#### ASSIGNMENT
Copy out every line of the items below that contains the string "night". Uppercase and lowercase letters count as different.

#### DATA RECORDS
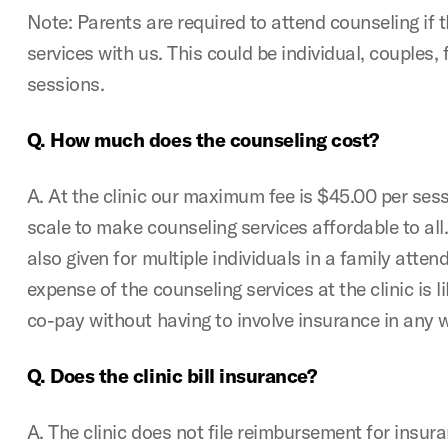
Note: Parents are required to attend counseling if th
services with us. This could be individual, couples, fa
sessions.
Q. How much does the counseling cost?
A. At the clinic our maximum fee is $45.00 per sessi
scale to make counseling services affordable to all.
also given for multiple individuals in a family atte
expense of the counseling services at the clinic is l
co-pay without having to involve insurance in any 
Q. Does the clinic bill insurance?
A. The clinic does not file reimbursement for insur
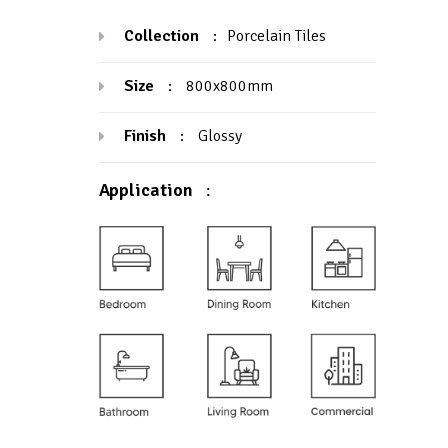
Collection
:
Porcelain Tiles
Size
:
800x800mm
Finish
:
Glossy
Application
:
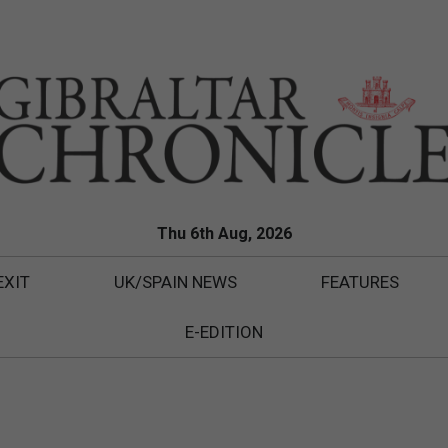
Thu 6th Aug, 2026
EXIT
UK/SPAIN NEWS
FEATURES
E-EDITION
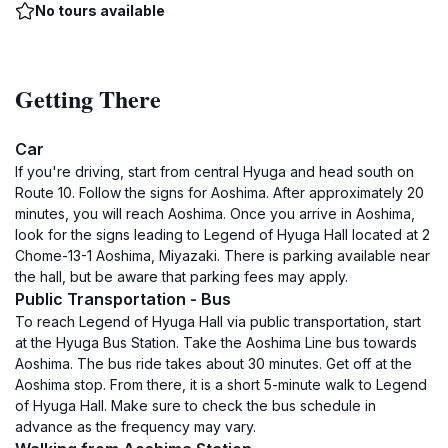
No tours available
Getting There
Car
If you're driving, start from central Hyuga and head south on
Route 10. Follow the signs for Aoshima. After approximately 20
minutes, you will reach Aoshima. Once you arrive in Aoshima,
look for the signs leading to Legend of Hyuga Hall located at 2
Chome-13-1 Aoshima, Miyazaki. There is parking available near
the hall, but be aware that parking fees may apply.
Public Transportation - Bus
To reach Legend of Hyuga Hall via public transportation, start
at the Hyuga Bus Station. Take the Aoshima Line bus towards
Aoshima. The bus ride takes about 30 minutes. Get off at the
Aoshima stop. From there, it is a short 5-minute walk to Legend
of Hyuga Hall. Make sure to check the bus schedule in
advance as the frequency may vary.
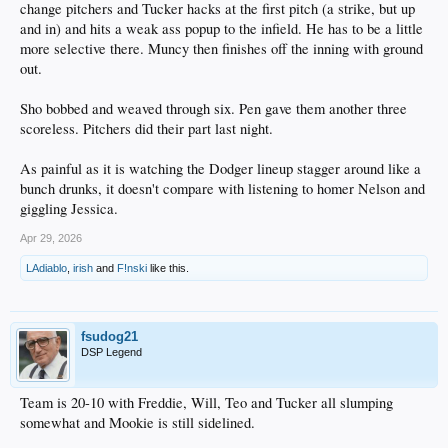
change pitchers and Tucker hacks at the first pitch (a strike, but up
and in) and hits a weak ass popup to the infield. He has to be a little
more selective there. Muncy then finishes off the inning with ground
out.
Sho bobbed and weaved through six. Pen gave them another three
scoreless. Pitchers did their part last night.
As painful as it is watching the Dodger lineup stagger around like a
bunch drunks, it doesn't compare with listening to homer Nelson and
giggling Jessica.
Apr 29, 2026
LAdiablo
,
irish
and
F!nski
like this.
fsudog21
DSP Legend
Team is 20-10 with Freddie, Will, Teo and Tucker all slumping
somewhat and Mookie is still sidelined.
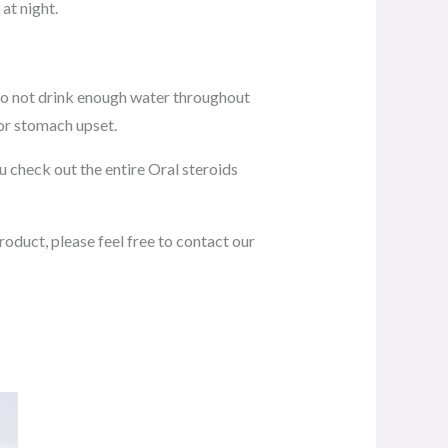
at night.
 do not drink enough water throughout
 or stomach upset.
 check out the entire Oral steroids
roduct, please feel free to contact our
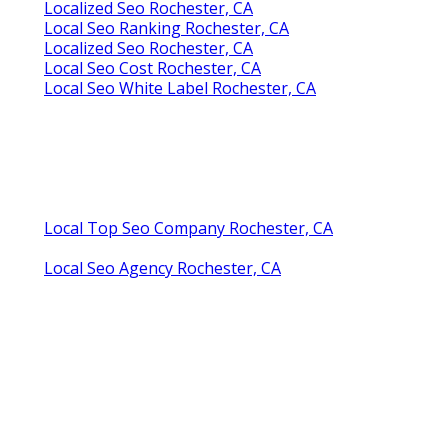
Localized Seo Rochester, CA
Local Seo Ranking Rochester, CA
Localized Seo Rochester, CA
Local Seo Cost Rochester, CA
Local Seo White Label Rochester, CA
Local Top Seo Company Rochester, CA
Local Seo Agency Rochester, CA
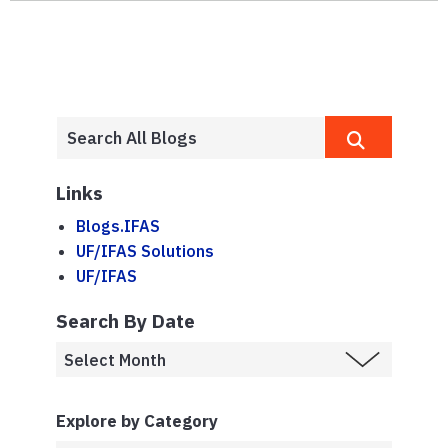
Links
Blogs.IFAS
UF/IFAS Solutions
UF/IFAS
Search By Date
Explore by Category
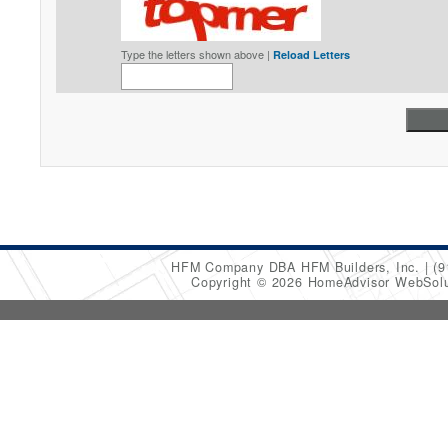
Type the letters shown above |
Reload Letters
HFM Company DBA HFM Builders, Inc.
(9
Copyright © 2026 HomeAdvisor WebSol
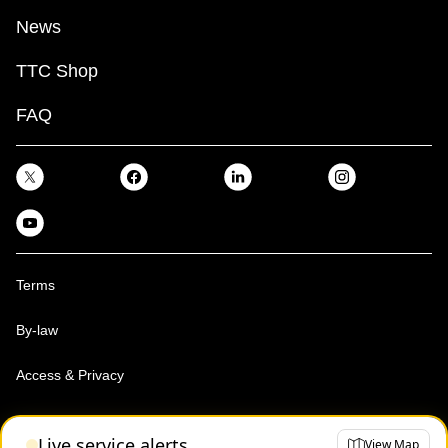
News
TTC Shop
FAQ
Terms
By-law
Access & Privacy
Toronto Transit Commission, Copyright 1997-2026
Live service alerts
View Map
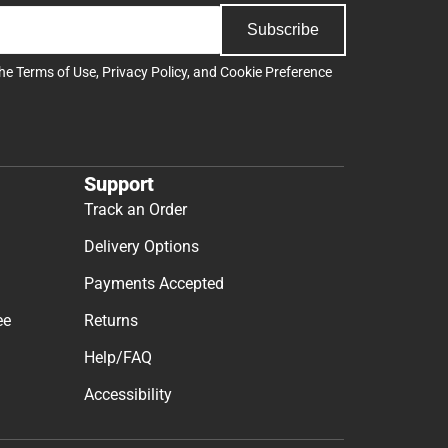
Subscribe
the
Terms of Use
,
Privacy Policy
, and
Cookie Preference
Support
Track an Order
Delivery Options
Payments Accepted
ee
Returns
Help/FAQ
Accessibility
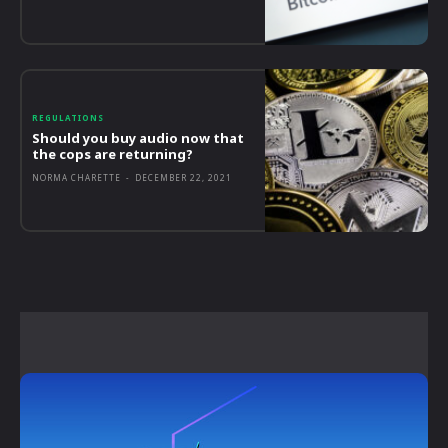
REGULATIONS
Should you buy audio now that
the cops are returning?
NORMA CHARETTE
-
DECEMBER 22, 2021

#### RESULT FOR THIS TASK
scoreless. Pitchers did their part last night.
at night.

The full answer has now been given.